Leave it to her to rub it in, though I don’t think she’s intentionally doing it. One thing I’ve learned about Kennedy, her bark is bigger than her bite. That is to say, she’s blunt and opportunistic but not mean-spirited.

“He has stuff to do at home before he starts his workweek. His job is very demanding. You’re taking this running thing seriously, aren’t you?” Today, she’s got on running tights, gloves, and a windbreaker to ward off the cold. My phone says it’s fifty-two degrees out.

“There’s nothing else to do around here and it helps me think. ”

I don’t have to ask her about what. I know exactly what’s occupying her mind. There’s only ten days left and she’s still forty thousand short.

“After my run, I’m heading over to Misty’s. Gonna pick her brain.”

What Kennedy really means is she’s going to mine Misty’s extrasensory perception.

“I researched her story about the missing kid the night of our soiree,” I tell Kennedy.

“She’s the real deal. According to the Indianapolis Star , the police credited her with helping to find Roman Johnson.

Detectives were already investigating three people of interest, including the former babysitter, but were mostly focused on the pedophile.

Misty’s dream—or information—influenced them enough to take a closer look at the babysitter.

“And there are other cases she didn’t tell us about, including a high-profile missing person case here in Northern California.

Three years ago, a seven-months-pregnant woman disappeared from her home a day before Christmas.

Misty told the police to look three hours away, here in Fall Lake.

They dragged the lake and sure enough found her body, enabling them to trace her disappearance and death to her husband.

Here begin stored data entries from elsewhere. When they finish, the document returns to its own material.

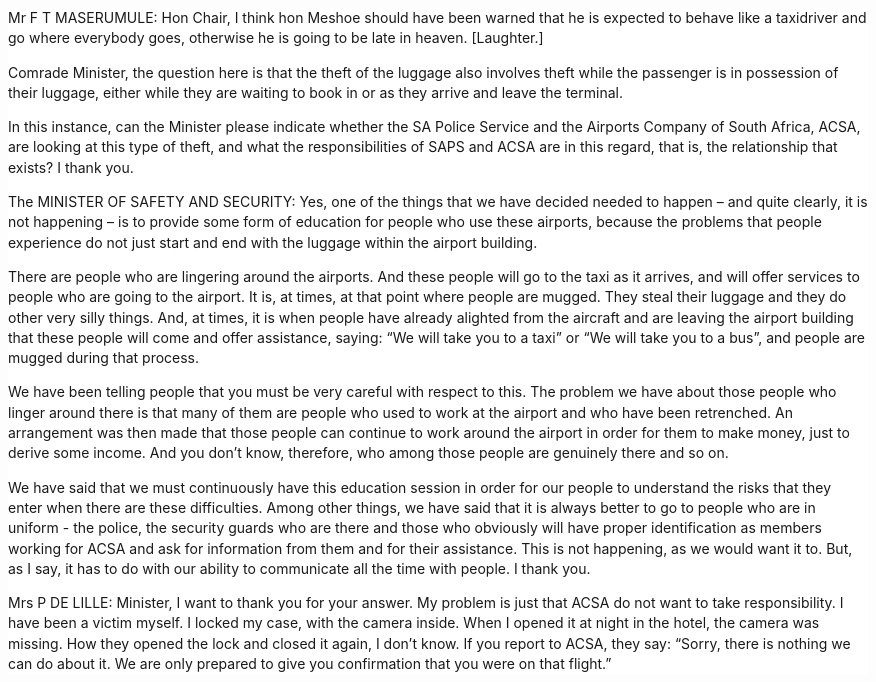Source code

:Mr F T MASERUMULE: Hon Chair, I think hon Meshoe should have been warned
that he is expected to behave like a taxidriver and go where everybody
goes, otherwise he is going to be late in heaven. [Laughter.]

Comrade Minister, the question here is that the theft of the luggage also
involves theft while the passenger is in possession of their luggage,
either while they are waiting to book in or as they arrive and leave the
terminal.

In this instance, can the Minister please indicate whether the SA Police
Service and the Airports Company of South Africa, ACSA, are looking at this
type of theft, and what the responsibilities of SAPS and ACSA are in this
regard, that is, the relationship that exists? I thank you.

The MINISTER OF SAFETY AND SECURITY: Yes, one of the things that we have
decided needed to happen – and quite clearly, it is not happening – is to
provide some form of education for people who use these airports, because
the problems that people experience do not just start and end with the
luggage within the airport building.

There are people who are lingering around the airports. And these people
will go to the taxi as it arrives, and will offer services to people who
are going to the airport. It is, at times, at that point where people are
mugged. They steal their luggage and they do other very silly things. And,
at times, it is when people have already alighted from the aircraft and are
leaving the airport building that these people will come and offer
assistance, saying: “We will take you to a taxi” or “We will take you to a
bus”, and people are mugged during that process.

We have been telling people that you must be very careful with respect to
this. The problem we have about those people who linger around there is
that many of them are people who used to work at the airport and who have
been retrenched. An arrangement was then made that those people can
continue to work around the airport in order for them to make money, just
to derive some income. And you don’t know, therefore, who among those
people are genuinely there and so on.

We have said that we must continuously have this education session in order
for our people to understand the risks that they enter when there are these
difficulties. Among other things, we have said that it is always better to
go to people who are in uniform - the police, the security guards who are
there and those who obviously will have proper identification as members
working for ACSA and ask for information from them and for their
assistance. This is not happening, as we would want it to. But, as I say,
it has to do with our ability to communicate all the time with people. I
thank you.

Mrs P DE LILLE: Minister, I want to thank you for your answer. My problem
is just that ACSA do not want to take responsibility. I have been a victim
myself. I locked my case, with the camera inside. When I opened it at night
in the hotel, the camera was missing. How they opened the lock and closed
it again, I don’t know. If you report to ACSA, they say: “Sorry, there is
nothing we can do about it. We are only prepared to give you confirmation
that you were on that flight.”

Why is it always the husband?”

“How did they connect her death to the husband?” Kennedy refills her coffee mug and takes it to the kitchen table.

“According to the news story I read, detectives checked the electronic registry of the lake’s boat-launch parking lot and found that a car with the husband’s license plate had been there Christmas Eve. Later, they found homemade cement anchors in his garage.”

“My God, who does that?”

“Kill their wife?”

“No, leave the evidence lying around so any half-decent investigator can find it. What an idiot.”

I snort. Leave it to Kennedy. Sometimes I think she says outrageous things just to show how tough she is.

How resilient. Based on the stories she’s told me about her mother and her childhood, I’m not surprised.

Not to be too dramatic—it wasn’t as if Madge Jenkins was a crack addict, turning tricks to support her habit with a little girl under her roof—but Kennedy’s upbringing was a lot different from mine.

“I’ll go with you to Misty’s,” I say. “But Kennedy, Misty may be good at finding missing people, but I wouldn’t count on her to find money that doesn’t exist.”